* Source:
Minimizing My Life

Consider this my New Year’s Resolution (I’m a month late, I KNOW). I cannot recall my previous New Year resolutions, but I think I can remember this year’s:

I want to declutter and minimize the stuff in my life.

My S.O. is a minimalist–and let’s face it, I am drawn to minimalism blogs, art, and spaces; so it’s only appropriate to incorporate the life style into my own life.

This is a feat for me because I hold a lot of sentimental value on things, a trait I learned from my mother.

But success is possible, even with New Year’s resolutions, when broken down into small manageable steps. I’m sure we’ve all heard of many task management techniques, including the aforementioned technique, and the rolling of our eyes commences with the common phrase: “It’s easier said than done.”

And then there is the issue of establishing and maintaining the routine. Too often do I find myself promising a change, accomplishing that change for one, or even two, months, only to fall back into the stasis I was before the change.

Good habits are hard to keep, bad habits are hard to end. Why is that? Why is what is good for us so difficult versus what is bad for us?

Despite my brain being full of these slightly existential philosophical questions, I needed to ignore the thoughts and push on through to my plan: Minimizing My Life.

So I scoured the Internets for tips on decluttering. Lists popped up most often; not that I have anything against lists! I love lists and lists love me!

POPSUGAR Smart Living published a short, sweet, to-the-point 8 questions to ask yourself that I have found to be quite handy for future purchases.

1. Have I used this in the last year?

If your answer is no, it’s time to toss. For reals though, this is especially effective for clothes. I went through my t-shirt drawer and jewelry and got rid of so much stuff. I will admit, I held onto a few shirts because I vowed to myself that I will now immediately change into one of those tops in order to be comfy and shed the mental and physical burdens of work off with the ceremonialesque removal of my work uniform. Worked so far, I’ve gone through several shirts and felt so much better after work too!

2. If I were shopping right now, would I buy this?

If the current you wouldn’t buy this item now, why would you even keep it? Again, super effective for clothes. But I found myself using this question for craft supplies as well. I’ve lost interest in many a project for one reason or another. I just don’t see myself sitting down and trying to do a paper-dot mandala artwork. That’s a lot of glue on my fingers and a lot of glue fingerprints on my canvas; too much work for a lot of mess. Same goes for a miniature heart-shaped topiary I was going to make for a Valentine’s themed table setting. I don’t have a table to decorate, nor a Valentine party to host, so that’s a lost cause right then and there!

3. Is the only thing that’s keeping me from disposing this item that I don’t want to waste money?

Think of it this way: you wasted money when you bought an item you don’t use. This one made me cringe; that logic has flaws. Doesn’t really help the then-and-now, but the way I see it, this statement helps you get into a more fiscally responsible mindset for the next temptation at the store.  If you want a better feeling for the now, try to find use for it within the week, give it to a friend, or donate it! You get an immediate satisfaction that your item served a purpose in the end and your money never went to waste.

* Challenges:
A) List every numbered question that appears in the post on minimizing.
B) Rewrite more briefly the paragraph of the post on minimizing that begins "If the current you wouldn't buy this item now," keeping its main facts.

(Extracted data entries)

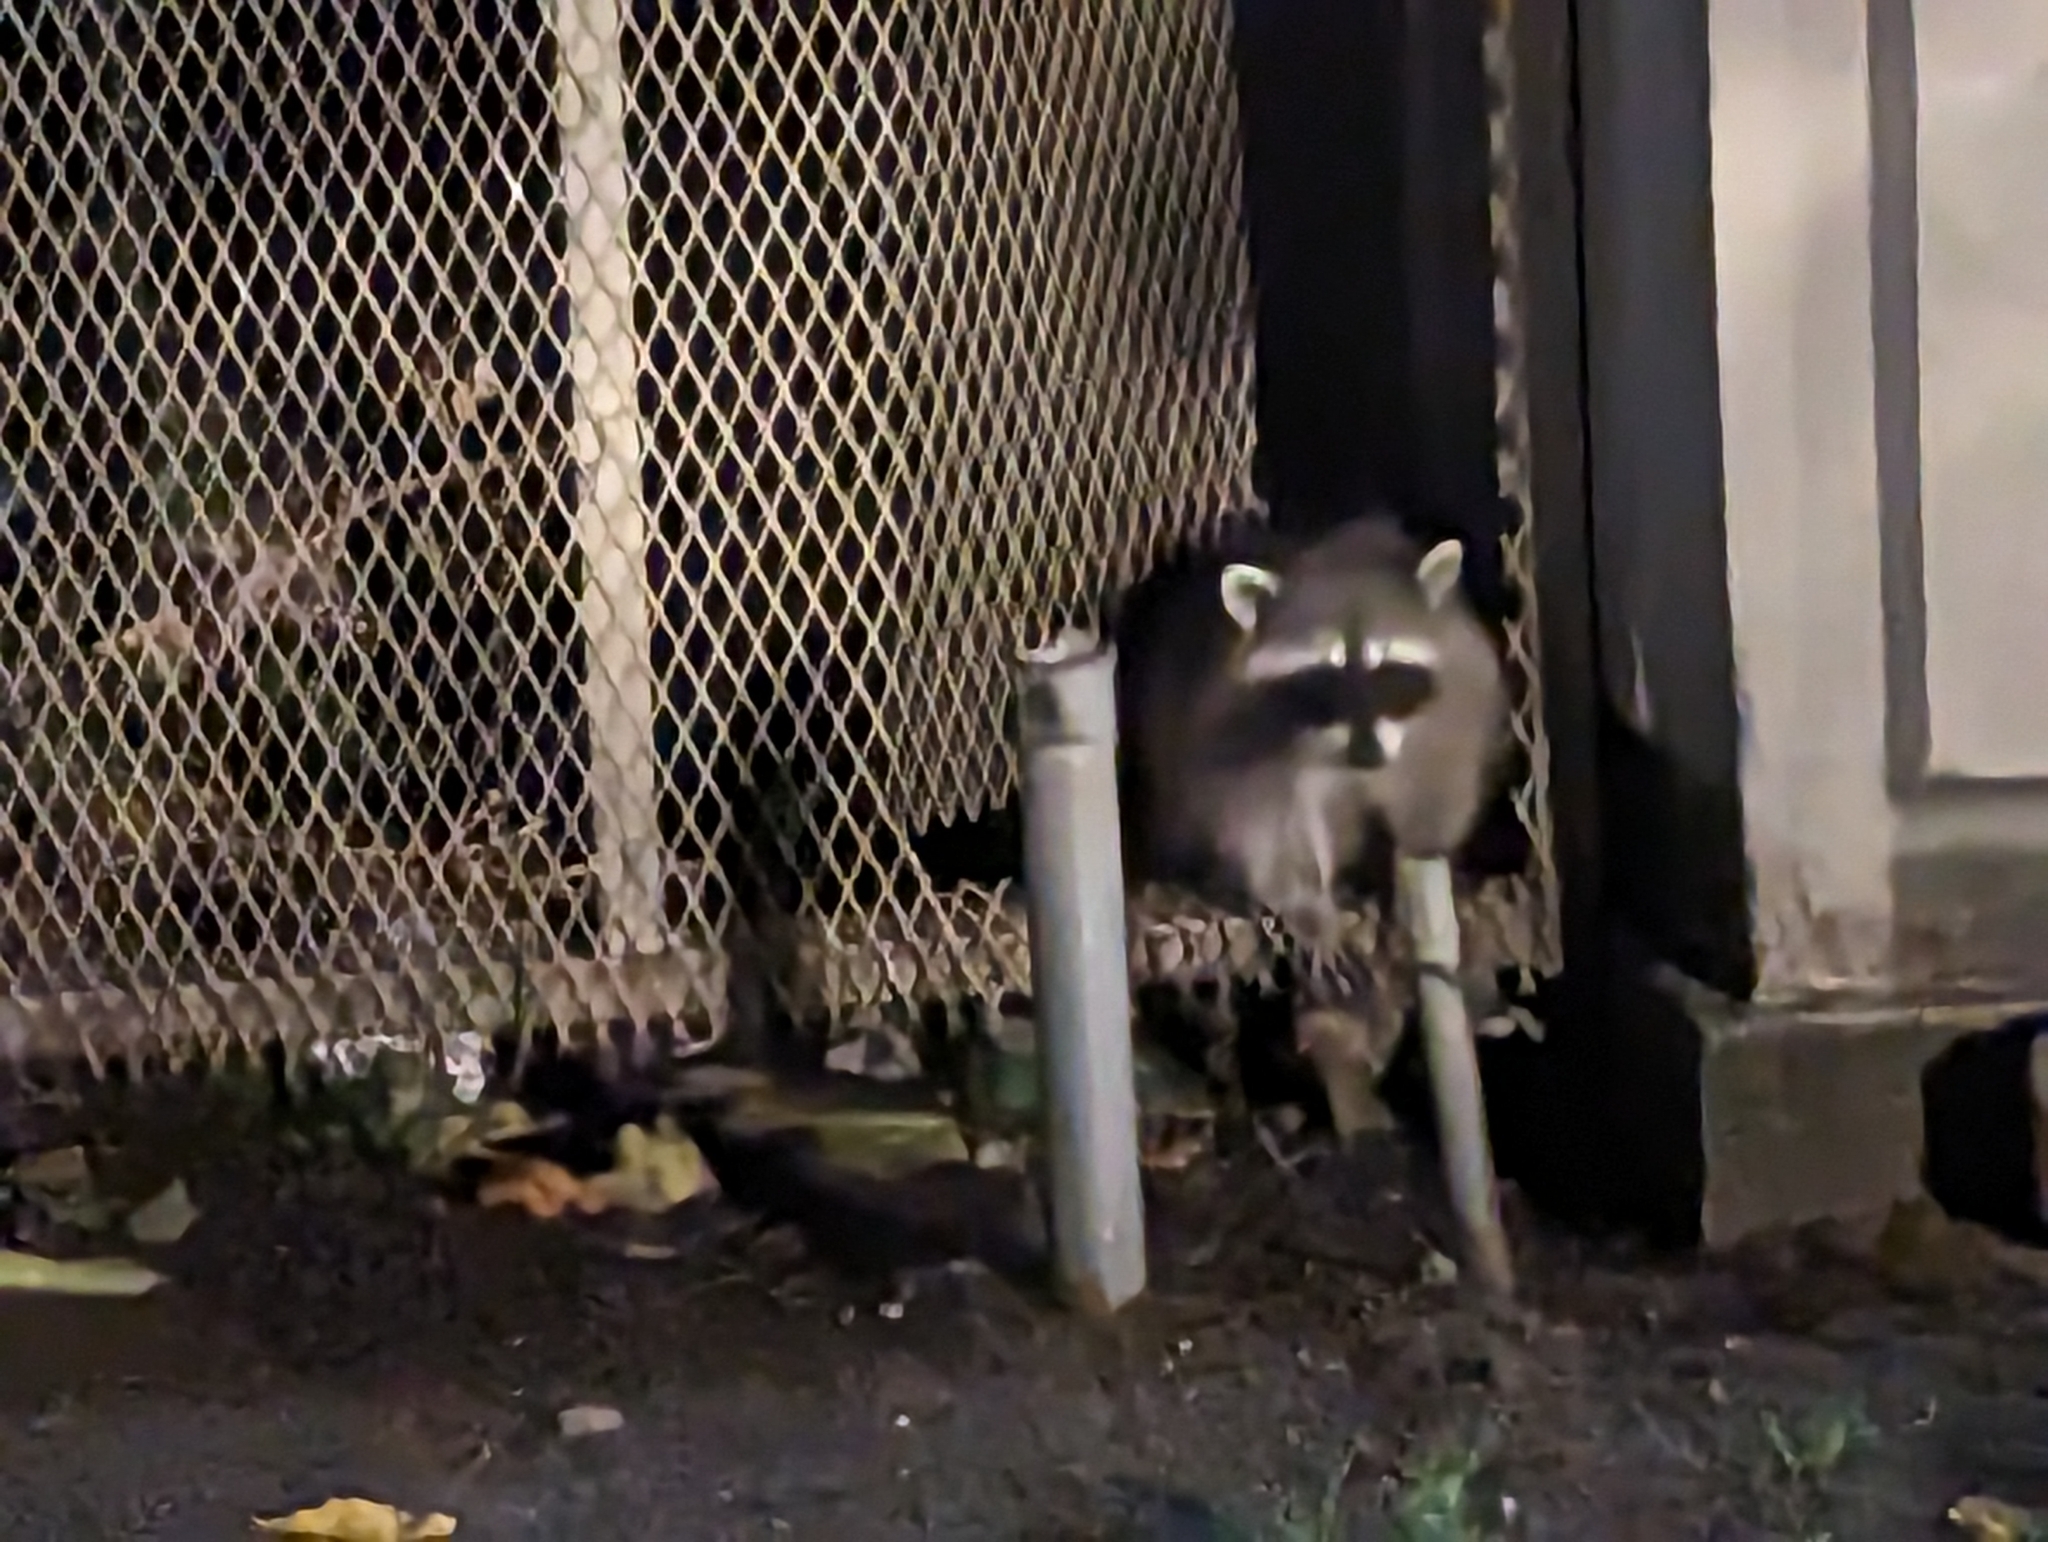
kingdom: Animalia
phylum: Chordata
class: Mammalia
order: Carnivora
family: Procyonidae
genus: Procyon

---

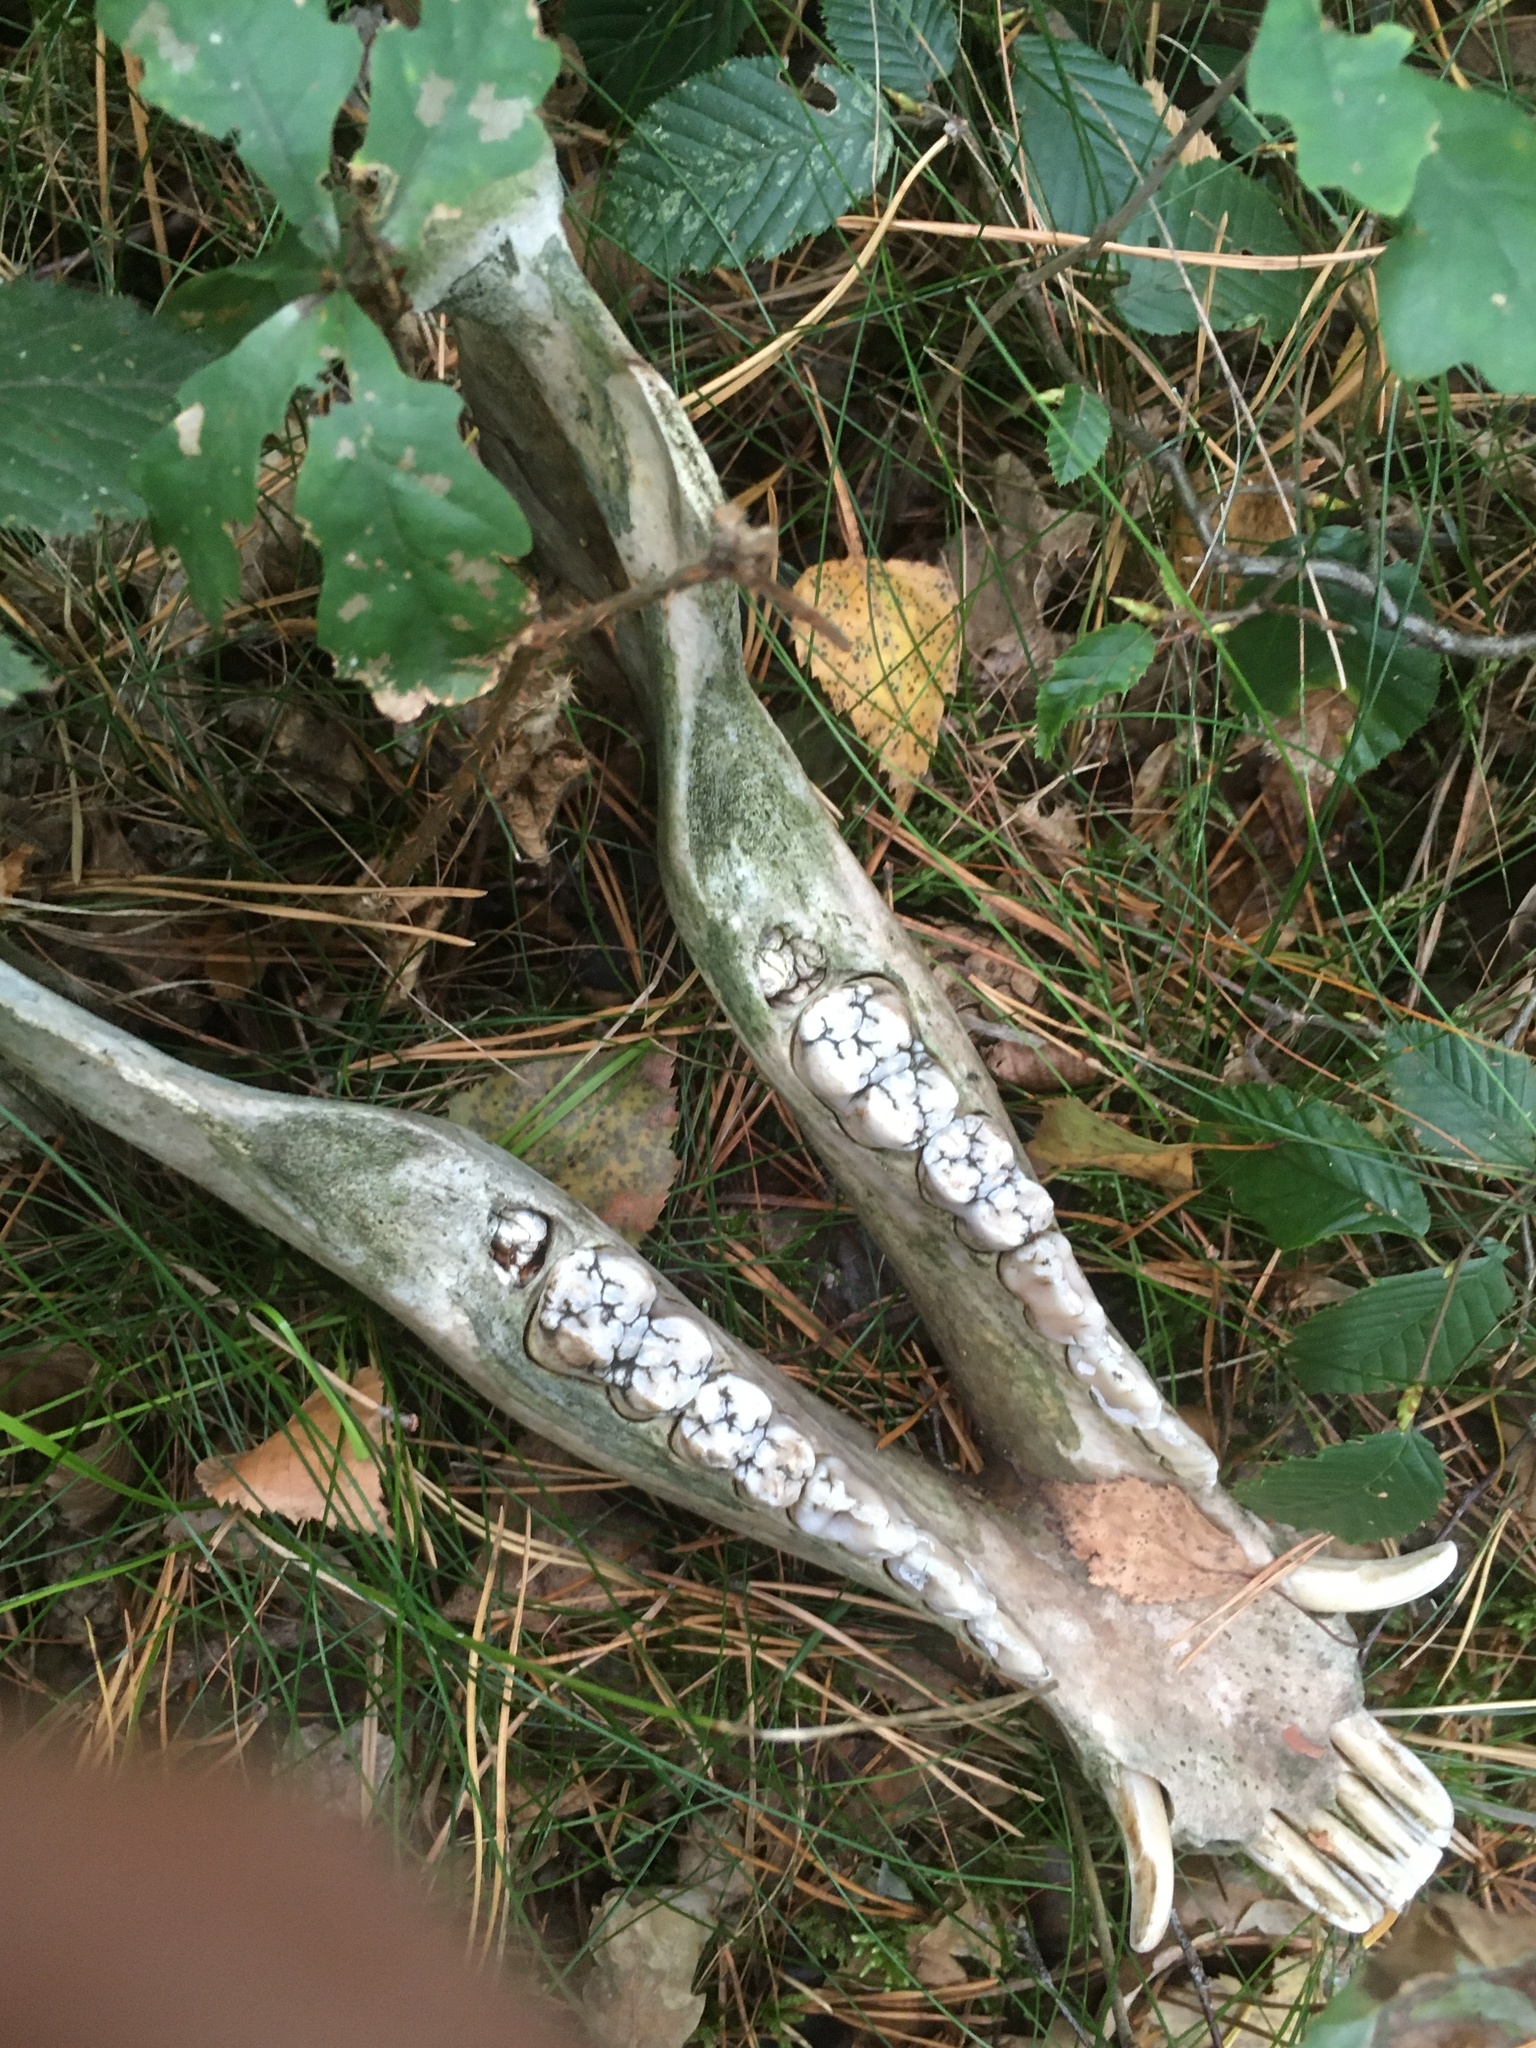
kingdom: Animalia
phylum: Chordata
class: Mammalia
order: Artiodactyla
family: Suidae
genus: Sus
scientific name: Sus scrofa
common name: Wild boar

* Per-task answers:
A)
1. Have I used this in the last year?
2. If I were shopping right now, would I buy this?
3. Is the only thing that's keeping me from disposing this item that I don't want to waste money?

B) If you wouldn't buy an item today, there's no reason to keep it. This question works well for clothes and also for craft supplies, since I've lost interest in many projects. A paper-dot mandala artwork means too much glue and mess for the work involved. A miniature heart-shaped topiary for a Valentine's table setting is a lost cause, since I have no table to decorate and no Valentine party to host.